== Segment start ==

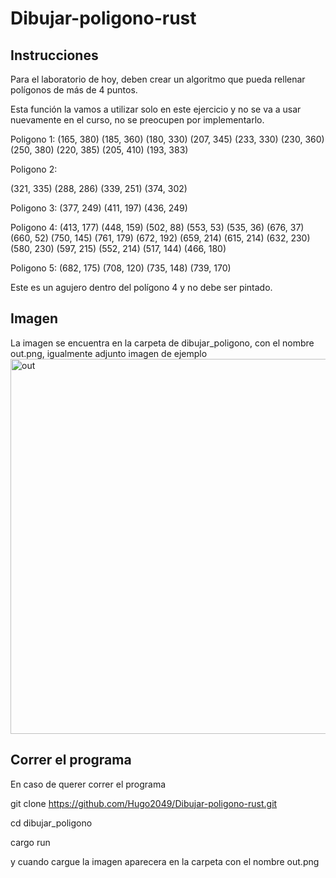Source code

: # Dibujar-poligono-rust

## Instrucciones

Para el laboratorio de hoy, deben crear un algoritmo que pueda rellenar polígonos de más de 4 puntos.

Esta función la vamos a utilizar solo en este ejercicio y no se va a usar nuevamente en el curso, no se preocupen por implementarlo.

 

Poligono 1:
(165, 380) (185, 360) (180, 330) (207, 345) (233, 330) (230, 360) (250, 380) (220, 385) (205, 410) (193, 383)

Poligono 2:

(321, 335) (288, 286) (339, 251) (374, 302)

Poligono 3:
(377, 249) (411, 197) (436, 249)

Poligono 4:
(413, 177) (448, 159) (502, 88) (553, 53) (535, 36) (676, 37) (660, 52)
(750, 145) (761, 179) (672, 192) (659, 214) (615, 214) (632, 230) (580, 230)
(597, 215) (552, 214) (517, 144) (466, 180)

Poligono 5:
(682, 175) (708, 120) (735, 148) (739, 170)

Este es un agujero dentro del polígono 4 y no debe ser pintado.




## Imagen

La imagen se encuentra en la carpeta de dibujar_poligono, con el nombre out.png, igualmente adjunto imagen de ejemplo
<img width="800" height="600" alt="out" src="https://github.com/user-attachments/assets/fad449a2-d829-4e85-86b1-5198a71c4a2c" />

## Correr el programa

En caso de querer correr el programa

git clone https://github.com/Hugo2049/Dibujar-poligono-rust.git 

cd dibujar_poligono

cargo run

y cuando cargue la imagen aparecera en la carpeta con el nombre out.png

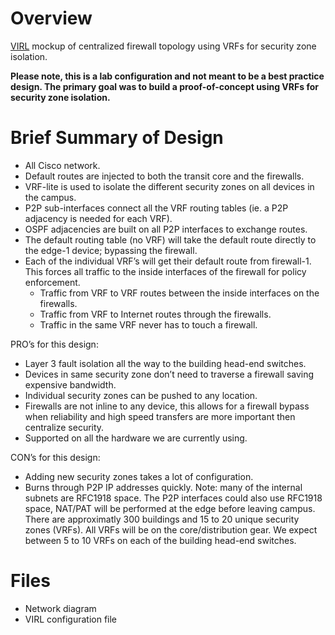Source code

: # Overview
[VIRL](http://virl.cisco.com) mockup of centralized firewall topology using VRFs for security zone isolation.

**Please note, this is a lab configuration and not meant to be a best practice design.   The primary goal was to build a proof-of-concept using VRFs for security zone isolation.**


# Brief Summary of Design

* All Cisco network.   
* Default routes are injected to both the transit core and the firewalls.   
* VRF-lite is used to isolate the different security zones on all devices in the campus.
* P2P sub-interfaces connect all the VRF routing tables (ie. a P2P adjacency is needed for each VRF).  
* OSPF adjacencies are built on all P2P interfaces to exchange routes.
* The default routing table (no VRF) will take the default route directly to the edge-1 device; bypassing the firewall.
* Each of the individual VRF’s will get their default route from firewall-1.  This forces all traffic to the inside interfaces of the firewall for policy enforcement.
    * Traffic from VRF to VRF routes between the inside interfaces on the firewalls.
    * Traffic from VRF to Internet routes through the firewalls.
    * Traffic in the same VRF never has to touch a firewall.

PRO’s for this design:
* Layer 3 fault isolation all the way to the building head-end switches.
* Devices in same security zone don’t need to traverse a firewall saving expensive bandwidth.
* Individual security zones can be pushed to any location.
* Firewalls are not inline to any device, this allows for a firewall bypass when reliability and high speed transfers are more important then centralize security. 
* Supported on all the hardware we are currently using.

CON’s for this design:
* Adding new security zones takes a lot of configuration.
* Burns through P2P IP addresses quickly.  Note: many of the internal subnets are RFC1918 space.  The P2P interfaces could also use RFC1918 space, NAT/PAT will be performed at the edge before leaving campus.  There are approximatly 300 buildings and 15 to 20 unique security zones (VRFs).  All VRFs will be on the core/distribution gear.   We expect between 5 to 10 VRFs on each of the building head-end switches.


# Files
  * Network diagram
  * VIRL configuration file
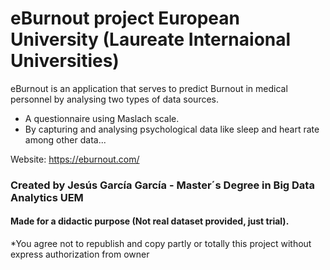 # eBurnout project European University (Laureate Internaional Universities)
eBurnout is an application that serves to predict Burnout in medical personnel by analysing two types of data sources.
* A questionnaire using Maslach scale.
* By capturing and analysing psychological data like sleep and heart rate among other data...

Website: https://eburnout.com/
### Created by Jesús García García - Master´s Degree in Big Data Analytics UEM
#### Made for a didactic purpose (Not real dataset provided, just trial).
*You agree not to republish and copy partly or totally this project without express authorization from owner
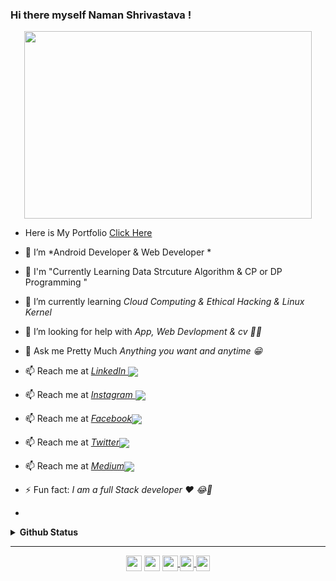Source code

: ### Hi there myself Naman Shrivastava ! 
<p align="center">
  <img width="460" height="300" src="https://media.giphy.com/media/dBlZwFc1QjzXseX7aT/giphy.gif">
</p>


- Here is My Portfolio <a href="http://namanshrivastava94253.me/"> Click Here</a>
- 🌱 I’m *Android Developer & Web Developer * 
- 🌱 I'm "Currently Learning Data Strcuture Algorithm & CP or DP Programming "
- 🌱 I’m currently learning *Cloud Computing & Ethical Hacking & Linux Kernel*
- 🤔 I’m looking for help with *App, Web Devlopment & cv 🤨🧐*
- 💬 Ask me Pretty Much *Anything you want and  anytime 😁*
- 📫 Reach me at *<a href = "https://www.linkedin.com/in/naman-shrivastava-1403/">LinkedIn <img align="center" src="https://img.icons8.com/fluent/25/000000/linkedin.png"/></a>*
- 📫 Reach me at *<a href = "https://www.instagram.com/namanshrivastava94253/">Instagram <img align="center" src="https://upload.wikimedia.org/wikipedia/commons/thumb/a/a5/Instagram_icon.png/20px-Instagram_icon.png"/></a>*
- 📫 Reach me at *<a href = "https://www.facebook.com/naman.shrivastava.5070">Facebook<img align="center" src="https://img.icons8.com/fluent/25/000000/facebook-new.png"/></a>*
- 📫 Reach me at *<a href = "https://twitter.com/naman_1403">Twitter<img align="center" src="https://img.icons8.com/fluent/25/000000/twitter.png"/></a>*
- 📫 Reach me at *<a href = "https://medium.com/@namanshrivastava94253">Medium<img align="center" src="https://cdn4.iconfinder.com/data/icons/social-media-2210/24/Medium-20.png"/></a>*

- ⚡ Fun fact: *I am a full Stack developer ❤ 😂🔫*
- 




<details>
  <summary><b> Github Status</b></summary>
  <a href="https://github.com/Naman123shrivastava">
  <img align="center" src="https://github-readme-stats.vercel.app/api/top-langs/?username=Naman123shrivastava&show_icons=true&theme=default" />
</a>

<a href="https://github.com/Naman123shrivastava">
  <img align="center" src="https://github-readme-stats.vercel.app/api?username=Naman123shrivastava&show_icons=true&line_height=40&count_private=true&theme=default" />
</a>
</details>

-----

<p align="center">
<a href="https://twitter.com/naman_1403" target="blank"><img align="center" src="https://cdn.jsdelivr.net/npm/simple-icons@3.0.1/icons/twitter.svg" height="25" width="25" /></a>
<a href="https://www.linkedin.com/in/naman-shrivastava-1403" target="blank"><img align="center" src="https://cdn.jsdelivr.net/npm/simple-icons@3.0.1/icons/linkedin.svg"  height="25" width="25" /></a>
  
 <a href="https://www.instagram.com/namanshrivastava94253/">
<img align="center" alt="naman shrivastava Instagram"  src="https://cdn.jsdelivr.net/npm/simple-icons@v3/icons/instagram.svg" height="25" width="25" />
</a>
<a href="https://www.facebook.com/naman.shrivastava.5070">
<img align="center" alt="naman shrivastava facebook" width="22px" src="https://cdn.jsdelivr.net/npm/simple-icons@v3/icons/facebook.svg" height="25" width="25" />
</a>

<a href="https://medium.com/@namanshrivastava94253">
<img align="center" alt="naman shrivastava medium" width="22px" src="https://cdn.jsdelivr.net/npm/simple-icons@v3/icons/medium.svg"  height="25" width="25" />
</a>
  
</p>
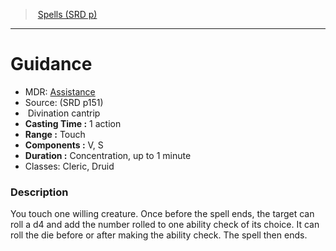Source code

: ﻿---
!SpellItem
Family: SpellVO
Name: Guidance
AltName: '[Assistance](hd_spells_assistance.md)'
Type: Divination
Level: cantrip
CastingTime: 1 action
Range: Touch
Components: V, S
Duration: Concentration, up to 1 minute
Classes: Cleric, Druid
Source: (SRD p151)
Id: spells_vo.md#guidance
ParentLink: spells_vo.md#spells-srd-p
ParentName: Spells (SRD p)
NameLevel: 1
Attributes: {}
---
> [Spells (SRD p)](srd_spells.md)

---

# Guidance

- MDR: [Assistance](hd_spells_assistance.md)
- Source: (SRD p151)
-  Divination cantrip
- **Casting Time :** 1 action
- **Range :** Touch
- **Components :** V, S
- **Duration :** Concentration, up to 1 minute
- Classes: Cleric, Druid

### Description

You touch one willing creature. Once before the spell ends, the target can roll a d4 and add the number rolled to one ability check of its choice. It can roll the die before or after making the ability check. The spell then ends.

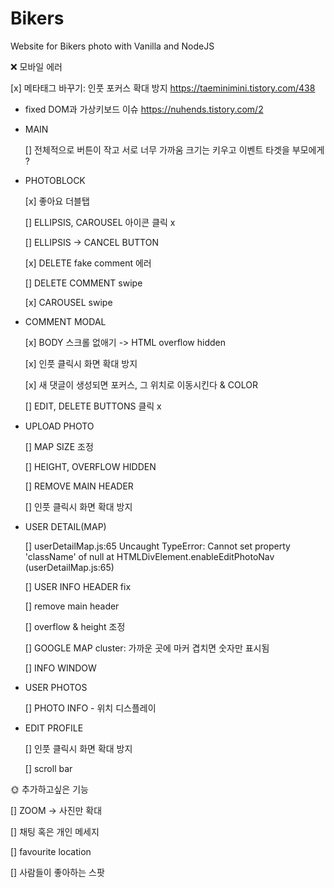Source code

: # Bikers

Website for Bikers photo with Vanilla and NodeJS

❌ 모바일 에러

[x] 메타태그 바꾸기: 인풋 포커스 확대 방지
https://taeminimini.tistory.com/438

- fixed DOM과 가상키보드 이슈
  https://nuhends.tistory.com/2

- MAIN

  [] 전체적으로 버튼이 작고 서로 너무 가까움
  크기는 키우고 이벤트 타겟을 부모에게 ?

- PHOTOBLOCK

  [x] 좋아요 더블탭

  [] ELLIPSIS, CAROUSEL 아이콘 클릭 x

  [] ELLIPSIS -> CANCEL BUTTON

  [x] DELETE fake comment 에러

  [] DELETE COMMENT swipe

  [x] CAROUSEL swipe

- COMMENT MODAL

  [x] BODY 스크롤 없애기 -> HTML overflow hidden

  [x] 인풋 클릭시 화면 확대 방지

  [x] 새 댓글이 생성되면 포커스, 그 위치로 이동시킨다 & COLOR

  [] EDIT, DELETE BUTTONS 클릭 x

- UPLOAD PHOTO

  [] MAP SIZE 조정

  [] HEIGHT, OVERFLOW HIDDEN

  [] REMOVE MAIN HEADER

  [] 인풋 클릭시 화면 확대 방지

- USER DETAIL(MAP)

  [] userDetailMap.js:65 Uncaught TypeError: Cannot set property 'className' of null
  at HTMLDivElement.enableEditPhotoNav (userDetailMap.js:65)

  [] USER INFO HEADER fix

  [] remove main header

  [] overflow & height 조정

  [] GOOGLE MAP cluster: 가까운 곳에 마커 겹치면 숫자만 표시됨

  [] INFO WINDOW

- USER PHOTOS

  [] PHOTO INFO - 위치 디스플레이

- EDIT PROFILE

  [] 인풋 클릭시 화면 확대 방지

  [] scroll bar

🌞 추가하고싶은 기능

[] ZOOM -> 사진만 확대

[] 채팅 혹은 개인 메세지

[] favourite location

[] 사람들이 좋아하는 스팟
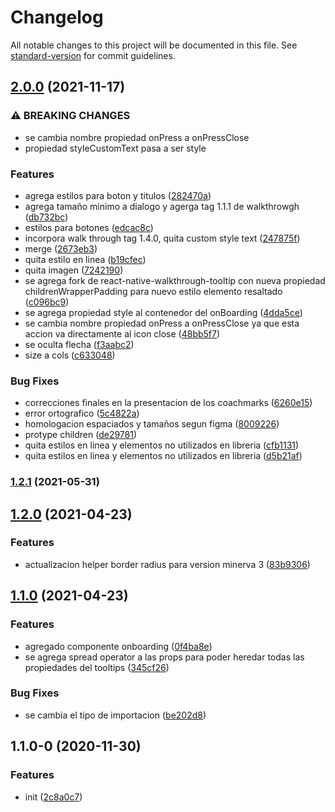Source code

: # Changelog

All notable changes to this project will be documented in this file. See [standard-version](https://github.com/conventional-changelog/standard-version) for commit guidelines.

## [2.0.0](http://bitbucket.bch.bancodechile.cl:7990/projects/INVA/repos/bch-mobile-tooltip/compare/commits?targetBranch=refs%2Ftags%2Fv1.2.1&sourceBranch=refs%2Ftags%2Fv2.0.0&targetRepoId=5999) (2021-11-17)


### ⚠ BREAKING CHANGES

* se cambia nombre propiedad onPress a onPressClose
* propiedad styleCustomText pasa a ser style

### Features

* agrega estilos para boton y titulos ([282470a](http://bitbucket.bch.bancodechile.cl:7990/projects/INVA/repos/bch-mobile-tooltip/commits/282470ab92d1c349de61f04ad25cab3a4ff818af))
* agrega tamaño minimo a dialogo y agerga tag 1.1.1 de walkthrowgh ([db732bc](http://bitbucket.bch.bancodechile.cl:7990/projects/INVA/repos/bch-mobile-tooltip/commits/db732bc1038df6aeade84cbf465237b7ba9492b7))
* estilos para botones ([edcac8c](http://bitbucket.bch.bancodechile.cl:7990/projects/INVA/repos/bch-mobile-tooltip/commits/edcac8c1c10b08f9f4ba841907ed38b4becca2f4))
* incorpora walk through tag 1.4.0, quita custom style text ([247875f](http://bitbucket.bch.bancodechile.cl:7990/projects/INVA/repos/bch-mobile-tooltip/commits/247875fe3b3ca45c0007d5e3fef9d53bd7e90d4e))
* merge ([2673eb3](http://bitbucket.bch.bancodechile.cl:7990/projects/INVA/repos/bch-mobile-tooltip/commits/2673eb3aef98ca15f4030f03ebc5cdb9beecb6f6))
* quita estilo en linea ([b19cfec](http://bitbucket.bch.bancodechile.cl:7990/projects/INVA/repos/bch-mobile-tooltip/commits/b19cfec623a185437cc9c79cd22919bc5a8597e9))
* quita imagen ([7242190](http://bitbucket.bch.bancodechile.cl:7990/projects/INVA/repos/bch-mobile-tooltip/commits/7242190901c7ed76ecff372d9fa4c834697bcb14))
* se agrega fork de react-native-walkthrough-tooltip con nueva propiedad childrenWrapperPadding para nuevo estilo elemento resaltado ([c096bc9](http://bitbucket.bch.bancodechile.cl:7990/projects/INVA/repos/bch-mobile-tooltip/commits/c096bc94065f1e3492451c1feb5d0bd401263fb2))
* se agrega propiedad style al contenedor del onBoarding ([4dda5ce](http://bitbucket.bch.bancodechile.cl:7990/projects/INVA/repos/bch-mobile-tooltip/commits/4dda5ce71c5aac73fa3ba86848e4bea7b4a77a45))
* se cambia nombre propiedad onPress a onPressClose ya que esta accion va directamente al icon close ([48bb5f7](http://bitbucket.bch.bancodechile.cl:7990/projects/INVA/repos/bch-mobile-tooltip/commits/48bb5f7662844339069979cfa72c556cc56ba9df))
* se oculta flecha ([f3aabc2](http://bitbucket.bch.bancodechile.cl:7990/projects/INVA/repos/bch-mobile-tooltip/commits/f3aabc290a214d229e46392a6d7ed6065c741df5))
* size a cols ([c633048](http://bitbucket.bch.bancodechile.cl:7990/projects/INVA/repos/bch-mobile-tooltip/commits/c633048f424ca839fea9bb4d813f838ef2c11e24))


### Bug Fixes

* correcciones finales en la presentacion de los coachmarks ([6260e15](http://bitbucket.bch.bancodechile.cl:7990/projects/INVA/repos/bch-mobile-tooltip/commits/6260e158d2fccb5a7273b5c88139cef12c555113))
* error ortografico ([5c4822a](http://bitbucket.bch.bancodechile.cl:7990/projects/INVA/repos/bch-mobile-tooltip/commits/5c4822a9ae252db102bcf95a3a831888b9b11e36))
* homologacion espaciados y tamaños segun figma ([8009226](http://bitbucket.bch.bancodechile.cl:7990/projects/INVA/repos/bch-mobile-tooltip/commits/8009226fe0c8cb76170e9625a30e9589d6a4297e))
* protype children ([de29781](http://bitbucket.bch.bancodechile.cl:7990/projects/INVA/repos/bch-mobile-tooltip/commits/de29781ea48769642de8d93b4abec5d496bc00f8))
* quita estilos en linea y elementos no utilizados en libreria ([cfb1131](http://bitbucket.bch.bancodechile.cl:7990/projects/INVA/repos/bch-mobile-tooltip/commits/cfb11318974f845fbfb15e5f35d66909bf3889aa))
* quita estilos en linea y elementos no utilizados en libreria ([d5b21af](http://bitbucket.bch.bancodechile.cl:7990/projects/INVA/repos/bch-mobile-tooltip/commits/d5b21af805d29db348e477ab4424ceb96367037f))

### [1.2.1](http://bitbucket.bch.bancodechile.cl:7990/projects/INVA/repos/bch-mobile-tooltip/compare/commits?targetBranch=refs%2Ftags%2Fv1.2.0&sourceBranch=refs%2Ftags%2Fv1.2.1&targetRepoId=5999) (2021-05-31)

## [1.2.0](http://bitbucket.bch.bancodechile.cl:7990/projects/INVA/repos/bch-mobile-tooltip/compare/commits?targetBranch=refs%2Ftags%2Fv1.1.0&sourceBranch=refs%2Ftags%2Fv1.2.0&targetRepoId=5999) (2021-04-23)


### Features

* actualizacion helper border radius para version minerva 3 ([83b9306](http://bitbucket.bch.bancodechile.cl:7990/projects/INVA/repos/bch-mobile-tooltip/commits/83b9306dffe28e9b93532d4fc410e1304a198700))

## [1.1.0](http://bitbucket.bch.bancodechile.cl:7990/projects/INVA/repos/bch-mobile-tooltip/compare/commits?targetBranch=refs%2Ftags%2Fv1.1.0-0&sourceBranch=refs%2Ftags%2Fv1.1.0&targetRepoId=5999) (2021-04-23)


### Features

* agregado componente onboarding ([0f4ba8e](http://bitbucket.bch.bancodechile.cl:7990/projects/INVA/repos/bch-mobile-tooltip/commits/0f4ba8e8b32bac7af835bea4190cbf685c67bef4))
* se agrega spread operator a las props para poder heredar todas las propiedades del tooltips ([345cf26](http://bitbucket.bch.bancodechile.cl:7990/projects/INVA/repos/bch-mobile-tooltip/commits/345cf26fc3c1fa7bea2b3b11d2fe9156f7271820))


### Bug Fixes

* se cambia el tipo de importacion ([be202d8](http://bitbucket.bch.bancodechile.cl:7990/projects/INVA/repos/bch-mobile-tooltip/commits/be202d886357bc75cc21b7f8acd57f8dbbd9eff2))

## 1.1.0-0 (2020-11-30)


### Features

* init ([2c8a0c7](http://bitbucket.bch.bancodechile.cl:7990/projects/INVA/repos/bch-mobile-tooltip/commits/2c8a0c79d5dcb0251206b9b7de092aa00b55c197))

== Segment end ==

■ Instructions for the task
Extract from the data above each line containing the string "Cleric".

■ Exercise result
Classes: Cleric, Druid
- Classes: Cleric, Druid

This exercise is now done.